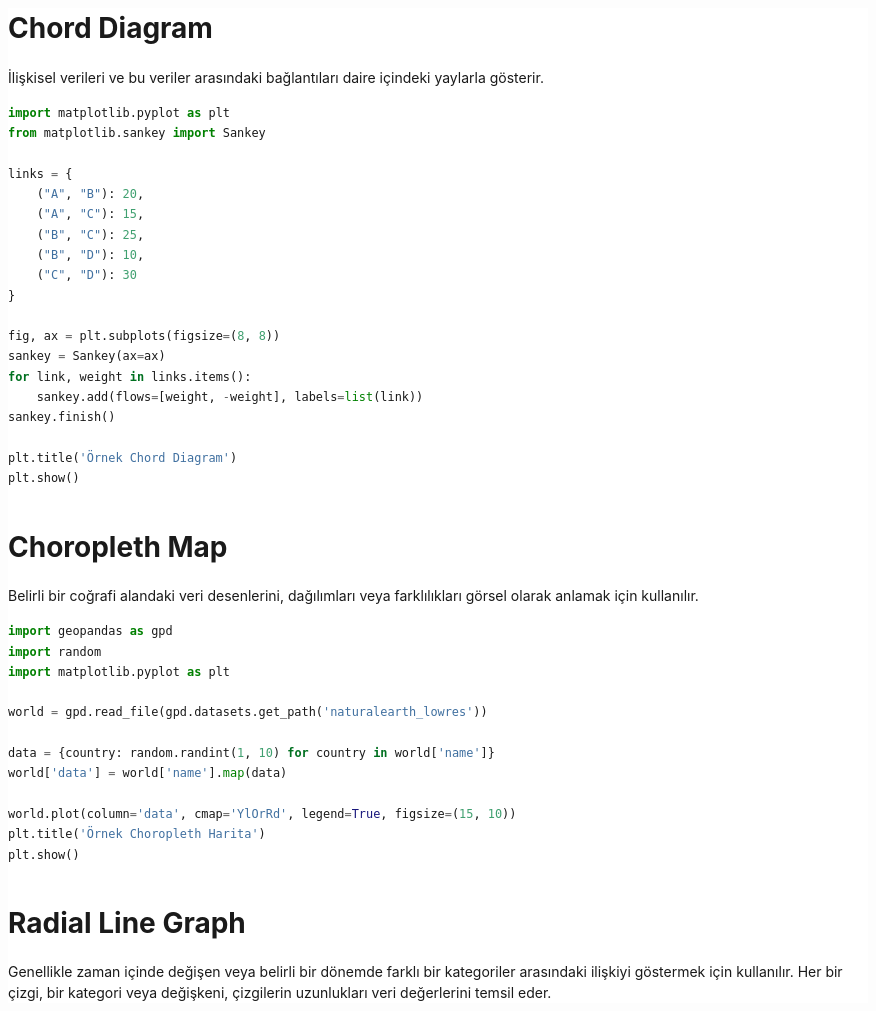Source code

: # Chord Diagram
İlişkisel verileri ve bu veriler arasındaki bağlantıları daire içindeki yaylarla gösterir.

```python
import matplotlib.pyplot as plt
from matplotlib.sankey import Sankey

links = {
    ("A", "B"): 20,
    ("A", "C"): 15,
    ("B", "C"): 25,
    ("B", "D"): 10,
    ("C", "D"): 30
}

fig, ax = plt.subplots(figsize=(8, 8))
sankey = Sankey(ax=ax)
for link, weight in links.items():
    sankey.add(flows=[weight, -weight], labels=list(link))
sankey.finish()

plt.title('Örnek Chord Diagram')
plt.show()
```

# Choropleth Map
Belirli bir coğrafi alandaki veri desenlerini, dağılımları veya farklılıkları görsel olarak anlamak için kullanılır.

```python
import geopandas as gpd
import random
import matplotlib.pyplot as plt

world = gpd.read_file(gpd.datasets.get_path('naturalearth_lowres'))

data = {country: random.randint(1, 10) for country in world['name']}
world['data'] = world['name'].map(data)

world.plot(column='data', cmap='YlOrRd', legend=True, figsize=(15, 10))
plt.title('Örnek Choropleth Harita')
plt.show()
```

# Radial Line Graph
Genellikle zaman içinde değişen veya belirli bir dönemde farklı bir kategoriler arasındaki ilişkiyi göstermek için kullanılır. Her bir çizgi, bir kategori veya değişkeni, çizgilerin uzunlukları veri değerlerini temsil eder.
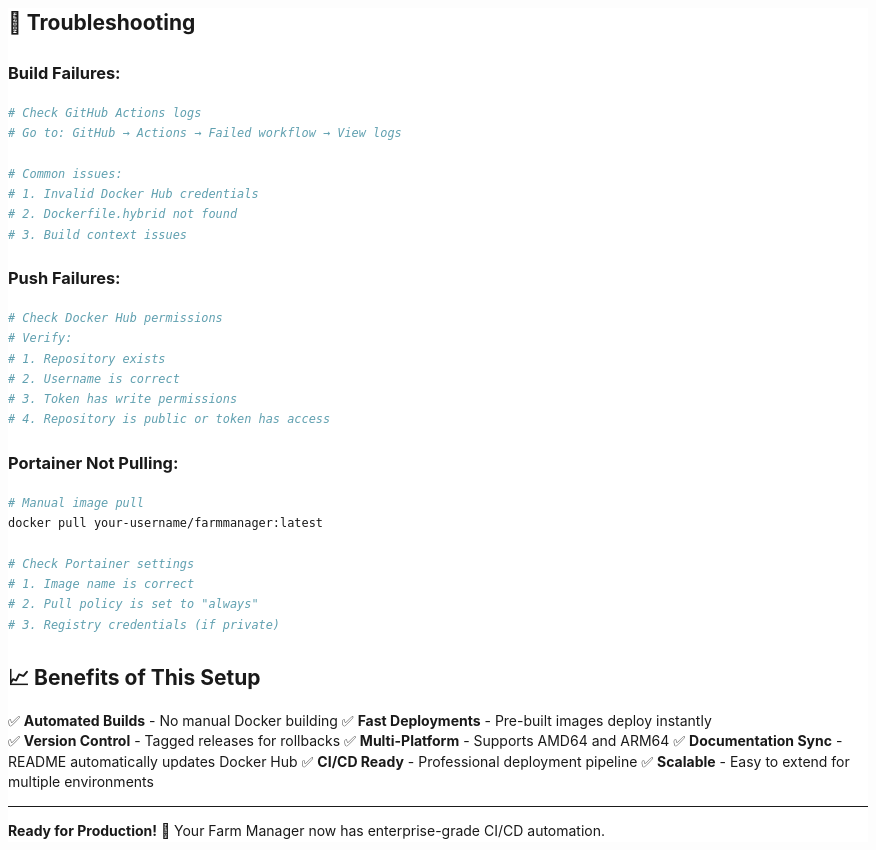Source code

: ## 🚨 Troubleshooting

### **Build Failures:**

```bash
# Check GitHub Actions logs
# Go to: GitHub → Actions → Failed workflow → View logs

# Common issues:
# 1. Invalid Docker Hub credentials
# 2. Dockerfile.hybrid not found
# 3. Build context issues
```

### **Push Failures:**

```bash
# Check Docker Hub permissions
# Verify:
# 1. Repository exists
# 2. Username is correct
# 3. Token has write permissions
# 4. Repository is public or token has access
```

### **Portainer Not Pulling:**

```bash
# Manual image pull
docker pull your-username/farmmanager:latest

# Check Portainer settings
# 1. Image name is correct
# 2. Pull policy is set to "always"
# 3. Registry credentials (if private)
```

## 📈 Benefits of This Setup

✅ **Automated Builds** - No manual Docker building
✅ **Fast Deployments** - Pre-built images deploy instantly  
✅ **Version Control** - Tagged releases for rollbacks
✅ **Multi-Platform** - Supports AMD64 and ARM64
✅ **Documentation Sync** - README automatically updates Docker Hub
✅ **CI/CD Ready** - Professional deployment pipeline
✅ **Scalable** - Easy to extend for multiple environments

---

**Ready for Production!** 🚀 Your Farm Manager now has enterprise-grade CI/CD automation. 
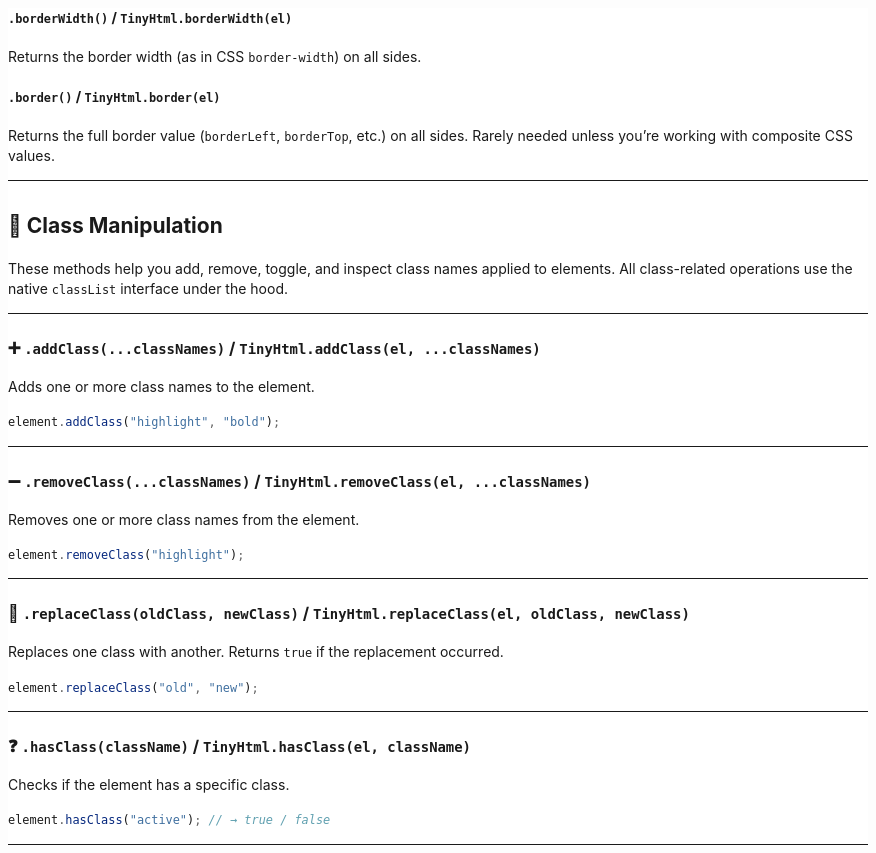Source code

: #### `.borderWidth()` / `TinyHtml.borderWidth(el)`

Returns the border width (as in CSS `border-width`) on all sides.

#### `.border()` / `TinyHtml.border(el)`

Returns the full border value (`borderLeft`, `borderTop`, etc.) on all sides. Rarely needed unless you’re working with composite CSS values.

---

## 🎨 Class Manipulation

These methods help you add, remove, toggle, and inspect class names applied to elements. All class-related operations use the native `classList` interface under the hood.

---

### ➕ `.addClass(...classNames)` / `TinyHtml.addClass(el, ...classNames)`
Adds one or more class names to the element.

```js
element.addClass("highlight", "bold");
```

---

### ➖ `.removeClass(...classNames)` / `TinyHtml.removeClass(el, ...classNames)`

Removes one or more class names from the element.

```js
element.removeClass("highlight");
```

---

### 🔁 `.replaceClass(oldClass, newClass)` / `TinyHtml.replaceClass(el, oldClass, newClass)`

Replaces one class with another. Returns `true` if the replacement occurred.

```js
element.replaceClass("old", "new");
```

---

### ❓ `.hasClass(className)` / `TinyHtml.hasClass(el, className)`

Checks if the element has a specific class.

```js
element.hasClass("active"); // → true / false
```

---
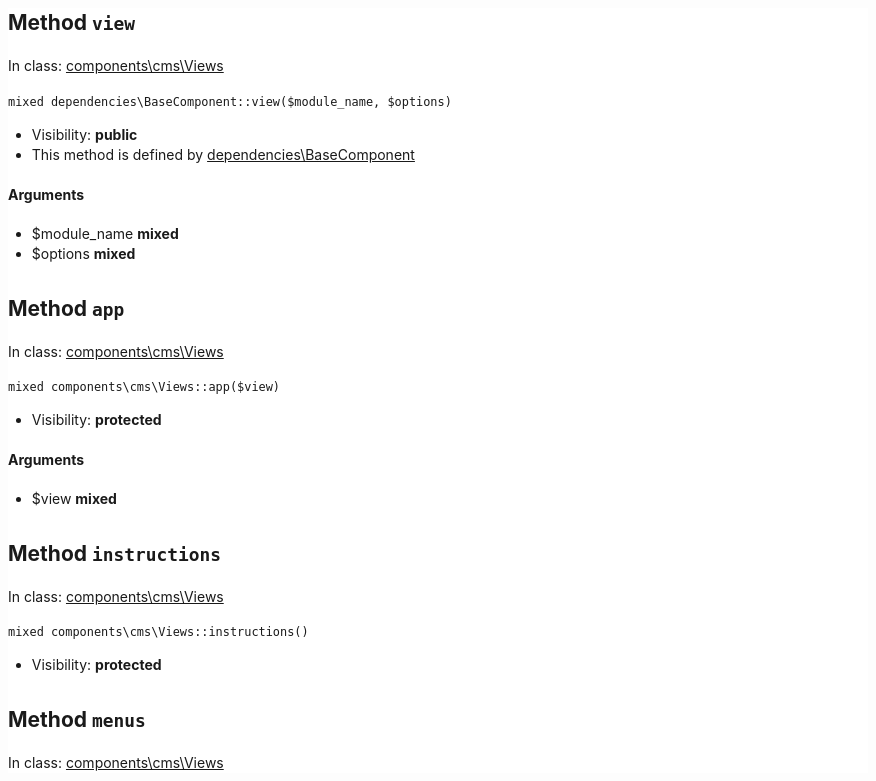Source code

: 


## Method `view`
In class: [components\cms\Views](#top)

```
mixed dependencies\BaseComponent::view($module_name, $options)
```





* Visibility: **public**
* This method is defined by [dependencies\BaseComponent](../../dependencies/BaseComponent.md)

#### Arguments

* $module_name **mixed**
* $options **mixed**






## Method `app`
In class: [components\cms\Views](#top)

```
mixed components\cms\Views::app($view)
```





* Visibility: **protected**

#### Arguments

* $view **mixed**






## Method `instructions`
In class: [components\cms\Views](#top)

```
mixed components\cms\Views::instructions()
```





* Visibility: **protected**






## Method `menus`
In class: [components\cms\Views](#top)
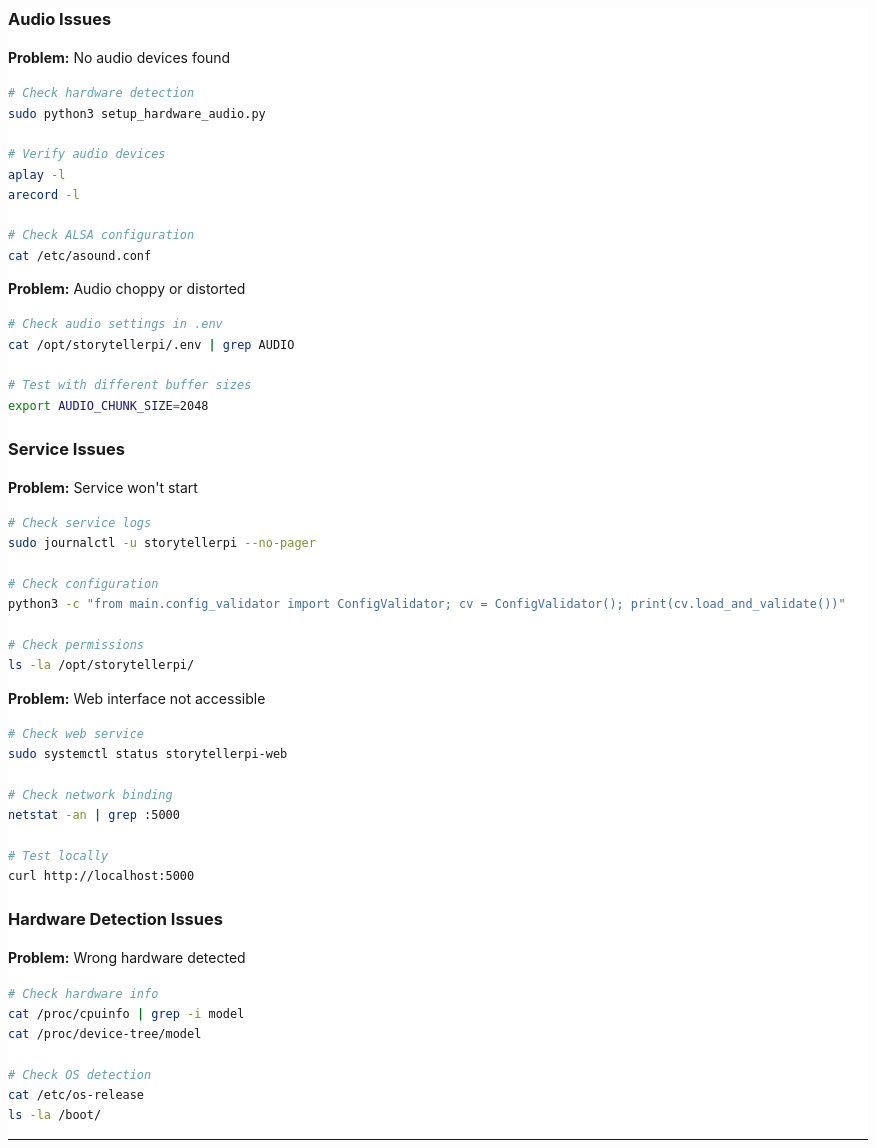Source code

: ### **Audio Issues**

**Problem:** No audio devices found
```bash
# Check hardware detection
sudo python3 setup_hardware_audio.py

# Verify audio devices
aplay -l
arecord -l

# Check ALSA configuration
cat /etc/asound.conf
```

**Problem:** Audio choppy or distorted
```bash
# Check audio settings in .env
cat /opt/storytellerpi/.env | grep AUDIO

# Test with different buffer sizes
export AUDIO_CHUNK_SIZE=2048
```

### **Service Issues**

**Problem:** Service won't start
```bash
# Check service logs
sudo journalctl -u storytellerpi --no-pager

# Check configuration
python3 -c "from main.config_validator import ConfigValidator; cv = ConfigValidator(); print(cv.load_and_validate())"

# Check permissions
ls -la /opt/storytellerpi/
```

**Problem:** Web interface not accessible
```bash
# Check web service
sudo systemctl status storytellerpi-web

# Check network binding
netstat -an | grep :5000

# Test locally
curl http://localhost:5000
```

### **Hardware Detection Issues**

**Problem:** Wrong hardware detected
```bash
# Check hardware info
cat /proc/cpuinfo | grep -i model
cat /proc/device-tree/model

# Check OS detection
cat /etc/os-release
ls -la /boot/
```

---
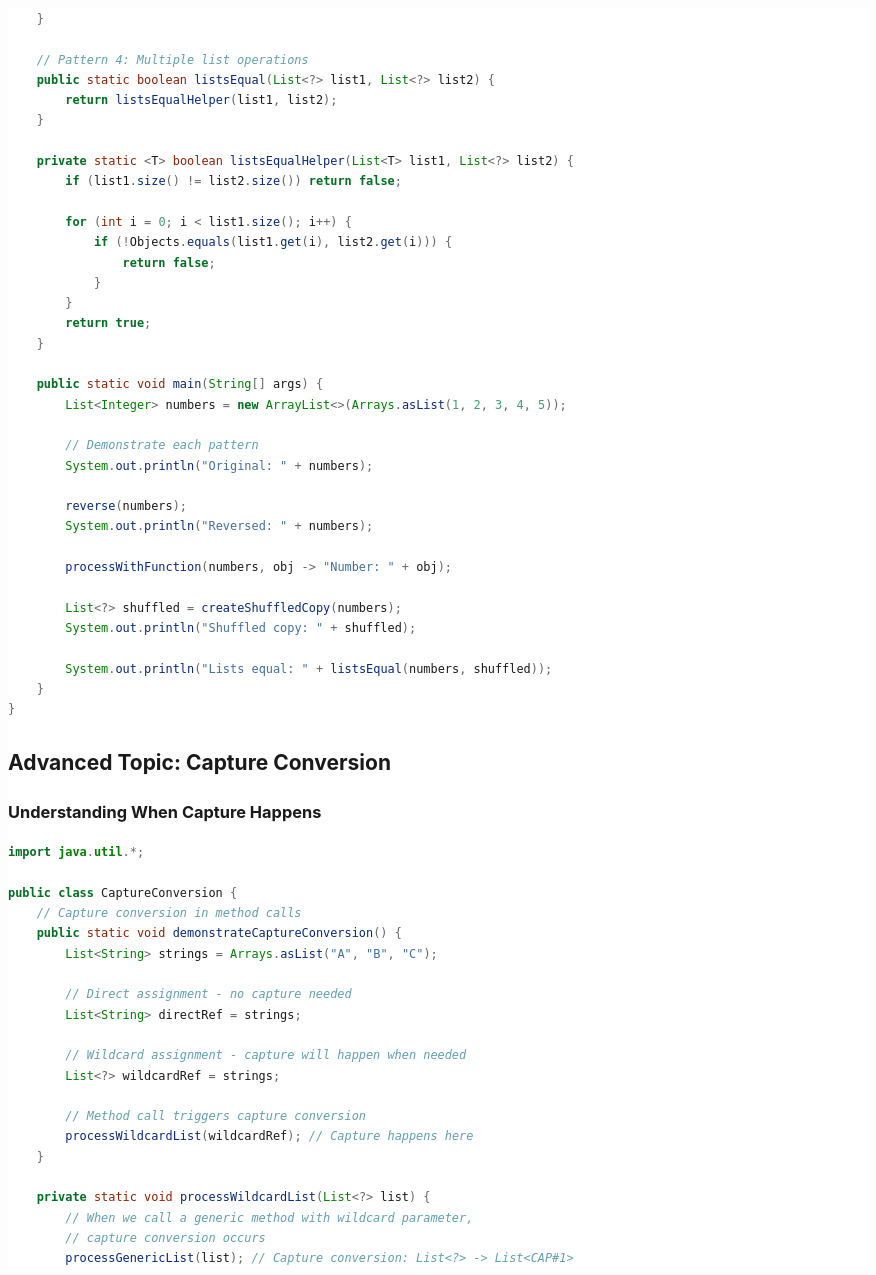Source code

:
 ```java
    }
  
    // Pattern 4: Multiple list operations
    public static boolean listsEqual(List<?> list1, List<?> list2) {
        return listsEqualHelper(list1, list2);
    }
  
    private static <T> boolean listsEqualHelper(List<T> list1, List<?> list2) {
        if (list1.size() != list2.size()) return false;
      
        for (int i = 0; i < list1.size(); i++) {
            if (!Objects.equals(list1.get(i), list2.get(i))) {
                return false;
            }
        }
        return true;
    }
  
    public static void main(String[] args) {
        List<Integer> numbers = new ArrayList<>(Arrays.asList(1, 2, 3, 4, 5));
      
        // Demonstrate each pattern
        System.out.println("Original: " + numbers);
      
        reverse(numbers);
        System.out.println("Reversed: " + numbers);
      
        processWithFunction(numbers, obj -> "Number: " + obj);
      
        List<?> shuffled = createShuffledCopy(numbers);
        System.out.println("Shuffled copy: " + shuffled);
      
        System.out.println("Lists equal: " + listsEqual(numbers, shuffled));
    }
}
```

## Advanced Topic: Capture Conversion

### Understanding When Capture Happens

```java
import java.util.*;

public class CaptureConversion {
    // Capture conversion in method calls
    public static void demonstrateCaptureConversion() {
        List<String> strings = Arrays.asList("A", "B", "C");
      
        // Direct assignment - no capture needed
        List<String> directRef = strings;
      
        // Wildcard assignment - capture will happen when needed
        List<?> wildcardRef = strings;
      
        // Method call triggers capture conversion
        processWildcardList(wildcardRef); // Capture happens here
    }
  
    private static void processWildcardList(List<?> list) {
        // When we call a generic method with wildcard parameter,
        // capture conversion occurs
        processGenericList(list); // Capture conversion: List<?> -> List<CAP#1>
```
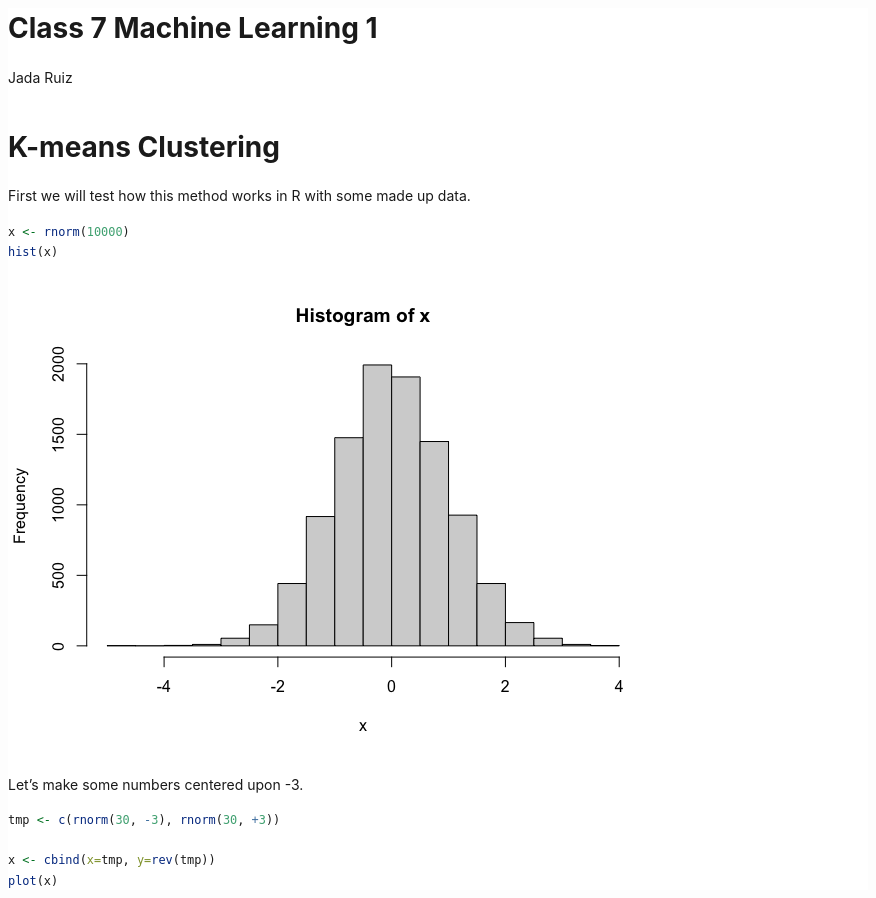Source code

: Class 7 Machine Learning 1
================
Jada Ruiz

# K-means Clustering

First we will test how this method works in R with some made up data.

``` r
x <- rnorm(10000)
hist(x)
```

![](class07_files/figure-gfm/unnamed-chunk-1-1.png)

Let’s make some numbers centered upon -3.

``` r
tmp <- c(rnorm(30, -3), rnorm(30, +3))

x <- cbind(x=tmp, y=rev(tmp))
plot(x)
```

* * * *

PROBLEM DETAILS
Say how many lines in the entries above contain the string "listsEqualHelper". Give the number by itself.

RESPONSE
2